Segment Start: Entries provided
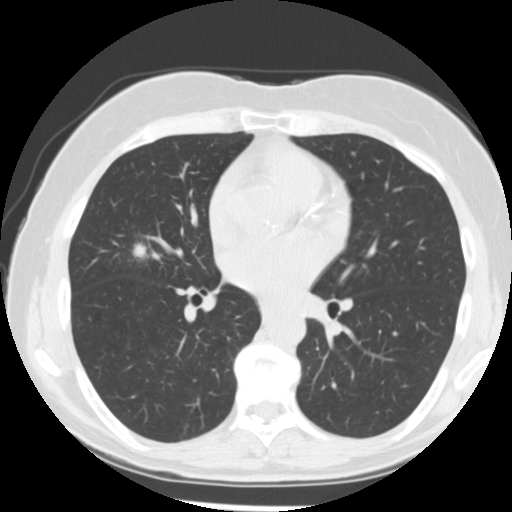
Low-dose screening chest CT, one axial slice. Position 138 of 255 along the scan axis. Lung window (W 1500 / L -600 HU). 512 × 512 image matrix, field of view 320 × 320 mm.
Outlined on this slice (manually delineated by an expert):
- lesion 1 (tumor, middle lobe of right lung): box from (x=133, y=243) to (x=147, y=258) px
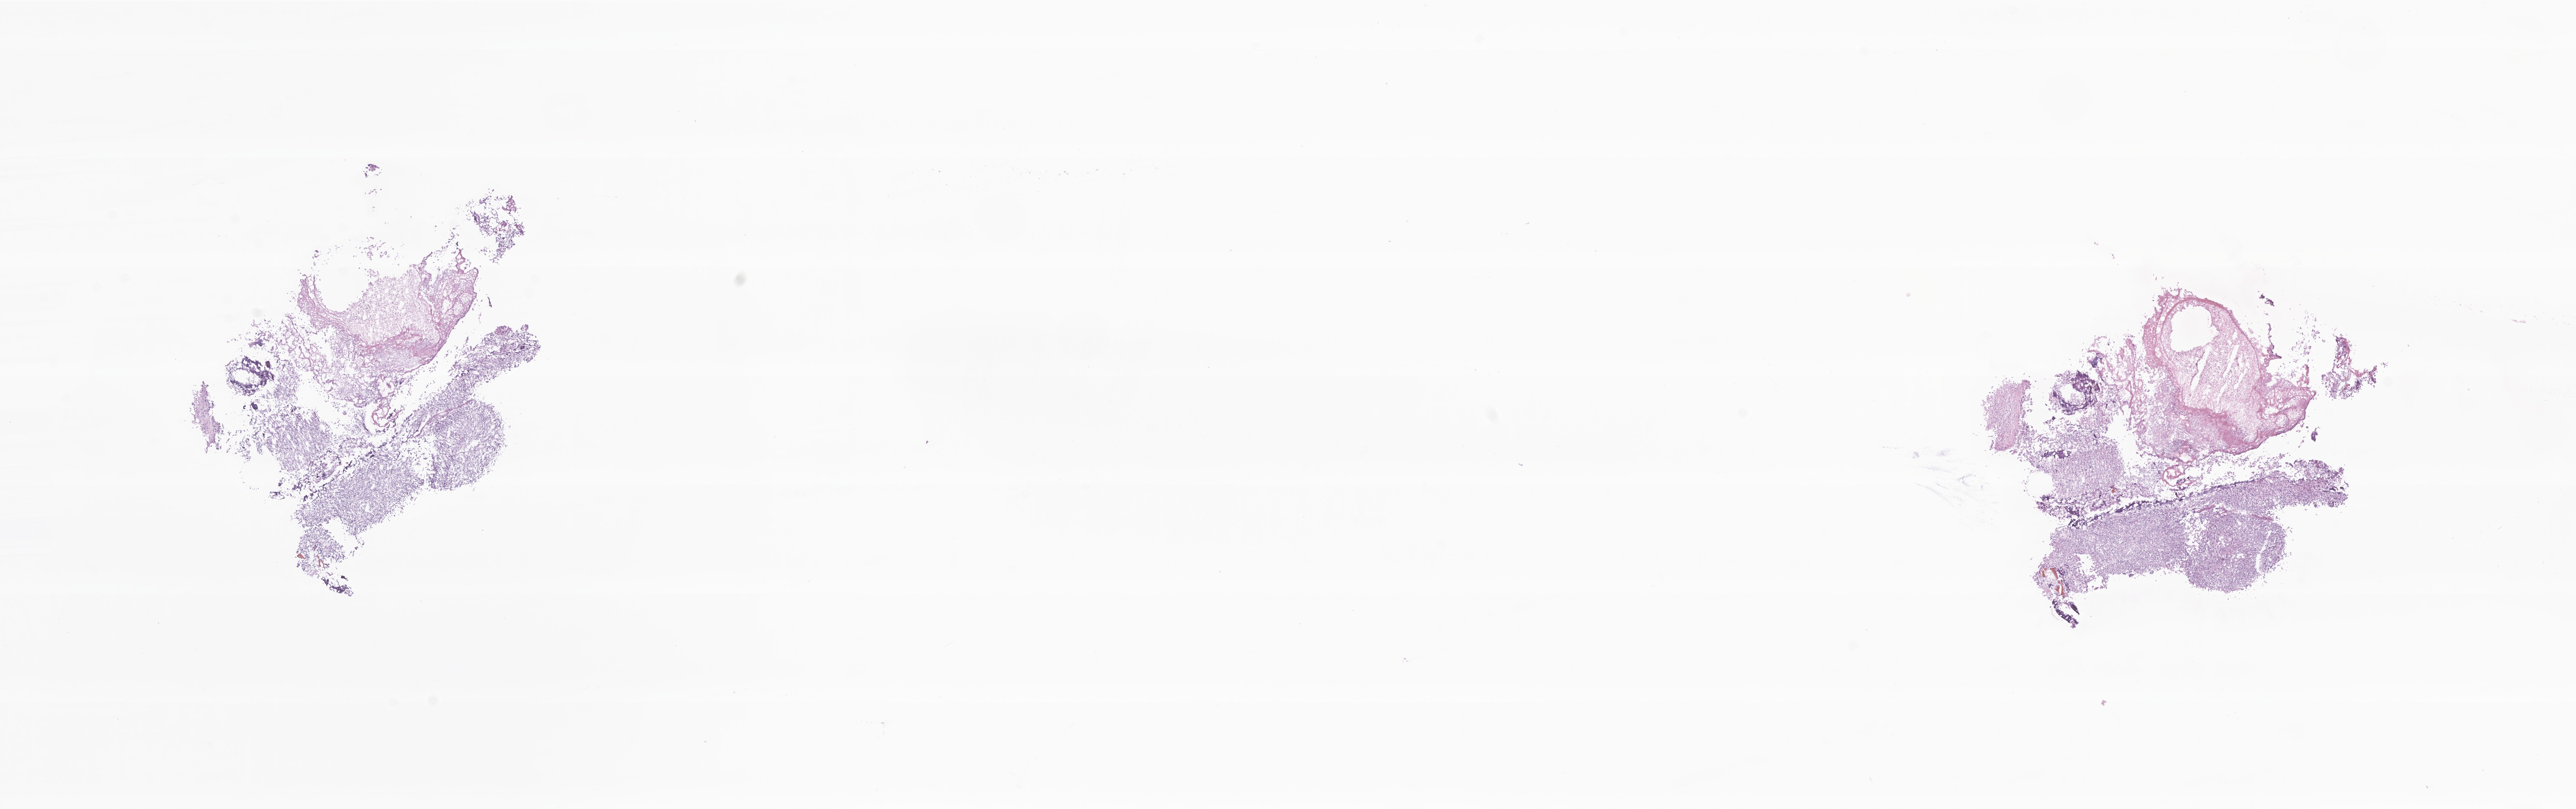
Haematoxylin and eosin whole-slide image of tumor tissue from the brain — a low-resolution overview of the entire scanned area, about 25.3 x 7.9 mm, cryosection (OCT / tissue freezing medium). Male patient, age 175 months (14 years 7 months).
- diagnosis (ICD-O-3 morphology term): Medulloblastoma, NOS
Segment End: Entries provided
• **What you need to do**:
Search the entries for "slice" and copy each matching line.

• **Output of the task**:
Low-dose screening chest CT, one axial slice. Position 138 of 255 along the scan axis. Lung window (W 1500 / L -600 HU). 512 × 512 image matrix, field of view 320 × 320 mm.
Outlined on this slice (manually delineated by an expert):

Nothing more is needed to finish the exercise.